Est-ce que cela est lié au fait que votre Cabinet englobe à la fois l'arbitrage, la médiation et le contentieux ?
Nous sommes une grande structure avec une vision à long terme. L'idée est de pouvoir conseiller et représenter nos clients dans tous les cas de figure possibles, de défendre leurs intérêts sur tous les aspects de leur vie commerciale et sociale, sur le long terme. Quand un nouveau client arrive, nous n'avons pas forcément connaissance de son activité ni de ses besoins. Si nous découvrons son activité par le biais d’un contentieux, nous nous imprégnons de la problématique en cause. Nous cherchons à comprendre tous les éléments, y compris ceux en sa défaveur, avec l'esprit ouvert afin de pouvoir analyser les différentes options qui s’offrent à nous : mener de front le contentieux ou entamer des discussions avec la partie adverse, pour essayer de lever les malentendus et de parvenir à un accord. Il s'agit vraiment d’accompagner au mieux le client, en connaissance de tous les éléments du dossier, pour pouvoir résoudre le problème le plus rapidement possible. Il faut bien comprendre que le temps du contentieux est long et chronophage, y compris pour le client, ce n'est pas celui du business. C'est aussi à cause de cela que les entreprises recourent à des modes alternatifs de règlement des litiges. Traîner un contentieux pendant des années et le financier n’intéresse pas les clients, il s’agit pour eux d’un centre de coûts et ils n’y voient aucun intérêt.
Oui, parfois recourir à la Justice peut être plus coûteux en temps et en énergie, que de passer à autre chose ?
Exactement, l'arbitrage s'est aussi beaucoup développé parce que son temps est beaucoup plus réduit que le temps de la Justice. L'arbitrage reste un mode de règlement des différends lourd, car il s’agit toujours de procédures, mais nous arrivons à obtenir des sentences d'arbitrage dans des délais un peu plus réduits que ceux nécessaires à la Justice étatique, notamment en France. C'est aussi grâce à cela que l'arbitrage est un élément important, aux côtés des autres modes alternatifs de règlement des litiges.

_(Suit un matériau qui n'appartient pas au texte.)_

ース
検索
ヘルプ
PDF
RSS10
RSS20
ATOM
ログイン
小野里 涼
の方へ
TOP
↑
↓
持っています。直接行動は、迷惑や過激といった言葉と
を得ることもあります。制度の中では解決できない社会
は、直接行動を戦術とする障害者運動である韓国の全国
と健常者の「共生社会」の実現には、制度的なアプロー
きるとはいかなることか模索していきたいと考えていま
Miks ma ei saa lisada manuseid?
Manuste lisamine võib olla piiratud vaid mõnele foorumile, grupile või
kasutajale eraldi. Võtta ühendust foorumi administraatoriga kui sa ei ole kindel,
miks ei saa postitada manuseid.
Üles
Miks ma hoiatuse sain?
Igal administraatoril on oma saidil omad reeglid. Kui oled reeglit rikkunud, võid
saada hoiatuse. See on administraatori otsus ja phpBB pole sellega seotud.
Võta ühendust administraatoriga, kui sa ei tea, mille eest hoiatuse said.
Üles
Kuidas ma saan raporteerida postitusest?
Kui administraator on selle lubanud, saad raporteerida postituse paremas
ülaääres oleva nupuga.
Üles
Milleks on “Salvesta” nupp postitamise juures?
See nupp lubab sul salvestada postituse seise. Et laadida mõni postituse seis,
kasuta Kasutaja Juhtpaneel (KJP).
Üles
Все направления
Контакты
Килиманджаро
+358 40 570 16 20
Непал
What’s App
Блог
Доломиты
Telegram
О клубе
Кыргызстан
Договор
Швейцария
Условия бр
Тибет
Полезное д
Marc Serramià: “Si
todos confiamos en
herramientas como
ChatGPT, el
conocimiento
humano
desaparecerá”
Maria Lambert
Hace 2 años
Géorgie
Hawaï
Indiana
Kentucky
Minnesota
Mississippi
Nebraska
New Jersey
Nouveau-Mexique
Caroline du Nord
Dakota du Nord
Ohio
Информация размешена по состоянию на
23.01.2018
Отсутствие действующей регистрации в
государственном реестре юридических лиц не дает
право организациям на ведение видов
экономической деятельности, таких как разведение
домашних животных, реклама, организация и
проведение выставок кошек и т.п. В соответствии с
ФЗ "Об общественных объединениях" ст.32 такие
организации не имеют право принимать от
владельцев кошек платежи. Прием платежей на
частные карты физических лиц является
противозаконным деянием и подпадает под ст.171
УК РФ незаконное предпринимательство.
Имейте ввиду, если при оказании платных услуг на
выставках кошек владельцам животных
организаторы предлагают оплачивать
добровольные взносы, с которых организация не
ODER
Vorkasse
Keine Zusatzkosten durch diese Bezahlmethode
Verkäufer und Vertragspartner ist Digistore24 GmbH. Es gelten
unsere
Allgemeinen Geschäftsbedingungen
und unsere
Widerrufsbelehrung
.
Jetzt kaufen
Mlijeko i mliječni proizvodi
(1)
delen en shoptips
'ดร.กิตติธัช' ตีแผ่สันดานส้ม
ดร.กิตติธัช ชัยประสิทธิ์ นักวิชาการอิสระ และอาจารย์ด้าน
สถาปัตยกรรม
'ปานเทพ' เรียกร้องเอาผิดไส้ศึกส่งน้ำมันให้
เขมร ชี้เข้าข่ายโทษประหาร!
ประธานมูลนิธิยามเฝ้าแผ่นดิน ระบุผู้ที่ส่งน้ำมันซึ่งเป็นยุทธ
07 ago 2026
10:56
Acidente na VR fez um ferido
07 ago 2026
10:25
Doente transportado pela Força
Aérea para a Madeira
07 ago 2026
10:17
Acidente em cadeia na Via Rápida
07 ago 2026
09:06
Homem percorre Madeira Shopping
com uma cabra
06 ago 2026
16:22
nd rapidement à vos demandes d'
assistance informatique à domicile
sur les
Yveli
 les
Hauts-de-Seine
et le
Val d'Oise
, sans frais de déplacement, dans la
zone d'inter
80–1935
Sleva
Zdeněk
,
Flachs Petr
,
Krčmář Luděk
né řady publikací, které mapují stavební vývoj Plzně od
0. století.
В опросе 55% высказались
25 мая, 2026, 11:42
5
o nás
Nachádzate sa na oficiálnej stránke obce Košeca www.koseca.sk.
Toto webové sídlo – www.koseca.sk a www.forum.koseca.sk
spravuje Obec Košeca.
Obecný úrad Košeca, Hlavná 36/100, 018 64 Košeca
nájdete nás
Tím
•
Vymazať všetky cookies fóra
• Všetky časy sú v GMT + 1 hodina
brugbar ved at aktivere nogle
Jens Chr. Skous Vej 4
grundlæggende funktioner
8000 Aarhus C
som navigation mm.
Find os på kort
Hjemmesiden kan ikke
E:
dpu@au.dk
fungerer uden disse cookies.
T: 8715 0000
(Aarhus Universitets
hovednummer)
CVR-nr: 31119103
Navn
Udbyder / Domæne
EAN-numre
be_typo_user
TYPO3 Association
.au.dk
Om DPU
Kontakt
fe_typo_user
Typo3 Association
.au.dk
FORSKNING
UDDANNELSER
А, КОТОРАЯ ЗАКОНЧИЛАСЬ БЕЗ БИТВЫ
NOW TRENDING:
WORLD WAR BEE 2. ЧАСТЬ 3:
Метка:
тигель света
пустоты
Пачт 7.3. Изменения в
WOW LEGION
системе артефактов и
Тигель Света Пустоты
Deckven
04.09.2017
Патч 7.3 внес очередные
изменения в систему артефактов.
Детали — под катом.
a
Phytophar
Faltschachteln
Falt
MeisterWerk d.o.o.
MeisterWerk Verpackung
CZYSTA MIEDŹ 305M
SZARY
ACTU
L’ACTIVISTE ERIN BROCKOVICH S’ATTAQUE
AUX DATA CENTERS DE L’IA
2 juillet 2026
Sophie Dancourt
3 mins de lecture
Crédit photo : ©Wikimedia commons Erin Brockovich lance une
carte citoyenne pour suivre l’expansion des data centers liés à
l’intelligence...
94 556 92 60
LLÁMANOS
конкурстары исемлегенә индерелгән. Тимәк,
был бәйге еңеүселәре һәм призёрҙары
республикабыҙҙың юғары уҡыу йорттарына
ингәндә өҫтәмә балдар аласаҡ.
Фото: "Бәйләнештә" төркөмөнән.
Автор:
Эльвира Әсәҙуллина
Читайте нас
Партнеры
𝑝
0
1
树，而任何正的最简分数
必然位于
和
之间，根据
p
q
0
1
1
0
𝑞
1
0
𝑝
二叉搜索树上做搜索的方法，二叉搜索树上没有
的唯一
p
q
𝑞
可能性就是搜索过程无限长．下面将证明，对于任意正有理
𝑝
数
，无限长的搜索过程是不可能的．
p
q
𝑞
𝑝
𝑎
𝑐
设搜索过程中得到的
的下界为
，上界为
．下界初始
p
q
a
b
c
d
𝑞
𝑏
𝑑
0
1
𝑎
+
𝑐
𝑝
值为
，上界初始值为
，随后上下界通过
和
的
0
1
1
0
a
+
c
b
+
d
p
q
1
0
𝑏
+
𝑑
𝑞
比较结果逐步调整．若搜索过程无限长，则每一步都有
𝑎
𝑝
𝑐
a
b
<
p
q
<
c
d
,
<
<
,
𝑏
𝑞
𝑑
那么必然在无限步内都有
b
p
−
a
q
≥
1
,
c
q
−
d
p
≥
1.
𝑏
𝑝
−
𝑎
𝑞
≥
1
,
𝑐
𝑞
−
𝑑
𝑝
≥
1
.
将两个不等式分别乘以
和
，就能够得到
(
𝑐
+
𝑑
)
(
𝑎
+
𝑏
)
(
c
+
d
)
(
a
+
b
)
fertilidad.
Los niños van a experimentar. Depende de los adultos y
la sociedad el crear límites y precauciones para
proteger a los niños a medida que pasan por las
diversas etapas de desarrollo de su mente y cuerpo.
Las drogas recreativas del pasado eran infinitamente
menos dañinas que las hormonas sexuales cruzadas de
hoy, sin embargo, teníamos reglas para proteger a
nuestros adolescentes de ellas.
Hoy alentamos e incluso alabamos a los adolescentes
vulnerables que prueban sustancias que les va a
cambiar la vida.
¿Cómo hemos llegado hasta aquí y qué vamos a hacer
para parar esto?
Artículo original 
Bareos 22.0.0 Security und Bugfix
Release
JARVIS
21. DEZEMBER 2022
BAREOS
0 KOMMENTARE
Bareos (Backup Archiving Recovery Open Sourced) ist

Et dans vos différentes activités, est-ce que la médiation est quelque chose qui peut être encore plus fluide ?
Normalement, la médiation est beaucoup plus rapide, même si certaines peuvent être longues. Les délais d’une médiation oscillent souvent entre 4 et 8 mois, ce qui permet de bien avancer et de trouver un accord. On constate aussi souvent que si on n'est pas parvenu à régler le litige en médiation, une transaction est par la suite trouvée entre les parties une fois le contentieux renoué, ce qui démontre que la médiation a néanmoins été favorable. La médiation permet souvent de régler le litige en tenant compte de sous-jacents que les parties ne peuvent pas révéler dans le cadre d’un contentieux et cela est un aspect aussi intéressant pour les clients.